Last week I finally fulfilled one of my old childhood fantasies: I broke a bone.

My pinky toe had an unfortunate encounter with a wall and, upon impact, popped. Over the course of my life I’ve had a handful of close-but-no-cigar moments with broken bones, so I knew almost instantly — mostly because of the searing pain — that my time had finally come.

Still, I didn’t want to let my pinky toe or any other digit break my spirit, or, more specifically, my consumption of spirits. So 20 minutes after the collision I put on a brave face and went out as planned for margaritas and Mexican food with some girlfriends. As the night progressed, despite the numbing effects of the tequila, I became increasingly convinced the injury was the real deal. But in the spirit of the pinky toe, I remained classy and (mostly) refrained from discussing it at dinner.

The next morning the unfortunate yet classy pinky toe was X-rayed, and while we waited for the orthopedist to deliver the results, my husband looked at the images on the screen.

“It’s fine. There’s no break,” he said with the authority of someone whose sole medical training was watching forensic experts theorize about Scott Peterson’s guilt to Nancy Grace in 2004.

Consequently, no one was more surprised than he was when the doctor came in and pronounced it broken. And no one was more disappointed than me when I learned that my unfortunate yet classy pinky toe was not worthy of a hard cast, crutches or even a measly cane. I got what can only be described as the ugliest black surgical shoe ever. Showcasing my first break for six weeks during the height of the summer sandal season in an ugly black surgical shoe was not part of the broken-bone fantasy.

I always envied the kids who came to school with their wooden or shiny metal crutches, mighty slings, radiant ace bandages or magnificent hard casts. Having something attached to your body that everyone could sign or play with was the inarguable sign of coolness and the optimal way to get attention without having to misbehave to earn it. It was my dream.

My sister had it all when we were kids. A full leg cast — and traction — to treat some torn ligaments followed by handmade cards from everyone in her entire class. A few years later when she broke her thumb while we were skiing, the doctor made her a special cast so she could still hold the ski pole and get back on the mountain. When she was a baby she was laid up with a burn after hot coffee accidentally spilled on her stomach and another time she got to go to the hospital to have her appendix out (on the day of my birthday party, no less).

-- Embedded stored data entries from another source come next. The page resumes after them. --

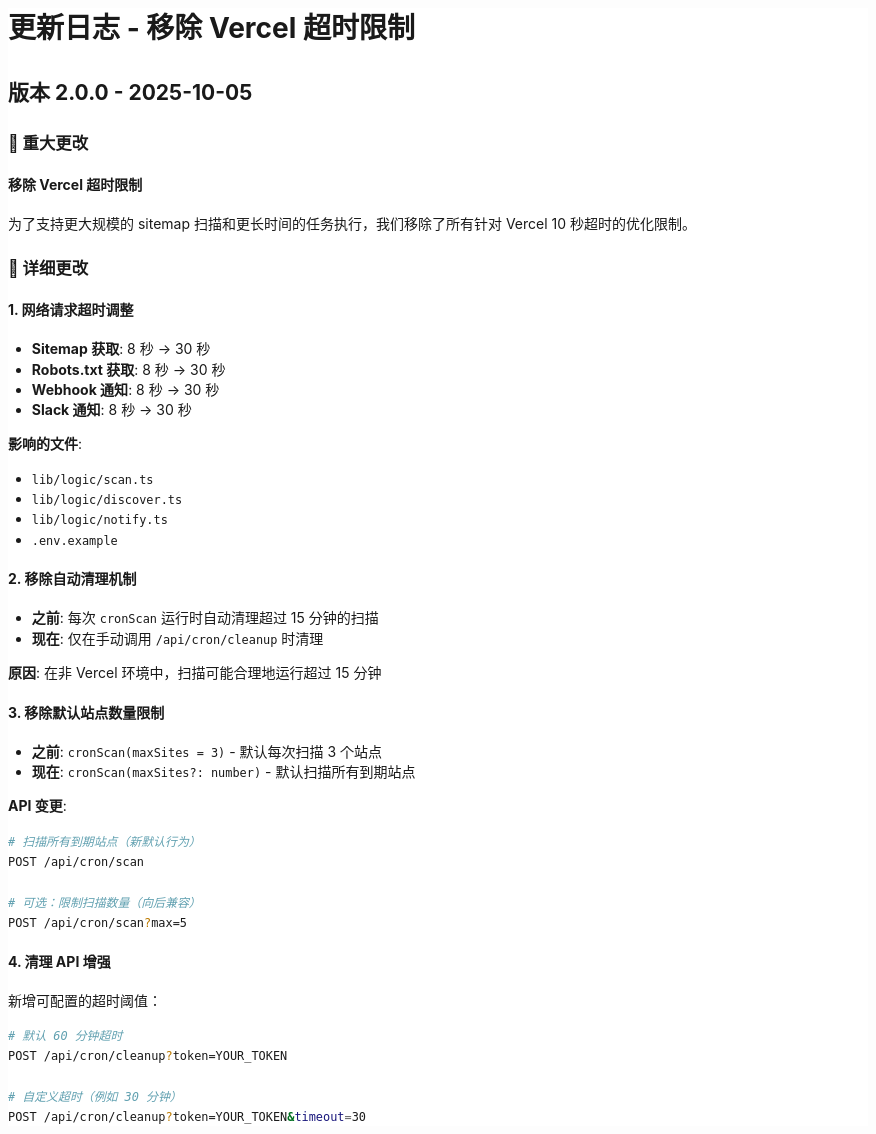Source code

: # 更新日志 - 移除 Vercel 超时限制

## 版本 2.0.0 - 2025-10-05

### 🚀 重大更改

#### 移除 Vercel 超时限制

为了支持更大规模的 sitemap 扫描和更长时间的任务执行，我们移除了所有针对 Vercel 10 秒超时的优化限制。

### 📝 详细更改

#### 1. 网络请求超时调整

- **Sitemap 获取**: 8 秒 → 30 秒
- **Robots.txt 获取**: 8 秒 → 30 秒  
- **Webhook 通知**: 8 秒 → 30 秒
- **Slack 通知**: 8 秒 → 30 秒

**影响的文件**:
- `lib/logic/scan.ts`
- `lib/logic/discover.ts`
- `lib/logic/notify.ts`
- `.env.example`

#### 2. 移除自动清理机制

- **之前**: 每次 `cronScan` 运行时自动清理超过 15 分钟的扫描
- **现在**: 仅在手动调用 `/api/cron/cleanup` 时清理

**原因**: 在非 Vercel 环境中，扫描可能合理地运行超过 15 分钟

#### 3. 移除默认站点数量限制

- **之前**: `cronScan(maxSites = 3)` - 默认每次扫描 3 个站点
- **现在**: `cronScan(maxSites?: number)` - 默认扫描所有到期站点

**API 变更**:
```bash
# 扫描所有到期站点（新默认行为）
POST /api/cron/scan

# 可选：限制扫描数量（向后兼容）
POST /api/cron/scan?max=5
```

#### 4. 清理 API 增强

新增可配置的超时阈值：

```bash
# 默认 60 分钟超时
POST /api/cron/cleanup?token=YOUR_TOKEN

# 自定义超时（例如 30 分钟）
POST /api/cron/cleanup?token=YOUR_TOKEN&timeout=30
```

Just last year she tore her ACL while playing tennis, requiring an ambulance ride, surgery and a knee brace. She’s always had all the luck. And all the good stories. I might have made up a better story about how I broke my toe, but it’s a pinky toe and I’m not entirely convinced it’s worthy of a better story. Had it been the big toe, maybe.

But I haven’t let the lack of a cast, crutches or cane get me and the ugly black surgical shoe down. I’ve decided to go out and buy one of those silver metallic pens so people can adorn their names to the surgical shoe. And when there’s no space left, I plan to have a stash of Post-Its at the ready for people to sign and stick to my leg. It’s not exactly how I imagined it as a kid, but then again, what ever is?

I’m trying to move on though — albeit at the pace of a snail with a limp — and muddle through all the unsolicited good advice upon which I’ve been showered.

“Maybe you could have avoided this had you been wearing shoes,” my mom suggested helpfully.

“I would caution you next time to look where you’re going,” my dad added kindly.

The thing is I’m not exactly sorry the pinky toe was broken; I just regret that it didn’t make a bigger splash. I’m hobbling around in the ugly black surgical shoe, but still loving every minute of it.

Now if only I can manage to solve a Rubik’s Cube and get Ricky Schroeder to marry me, my childhood fantasy trifecta will be complete.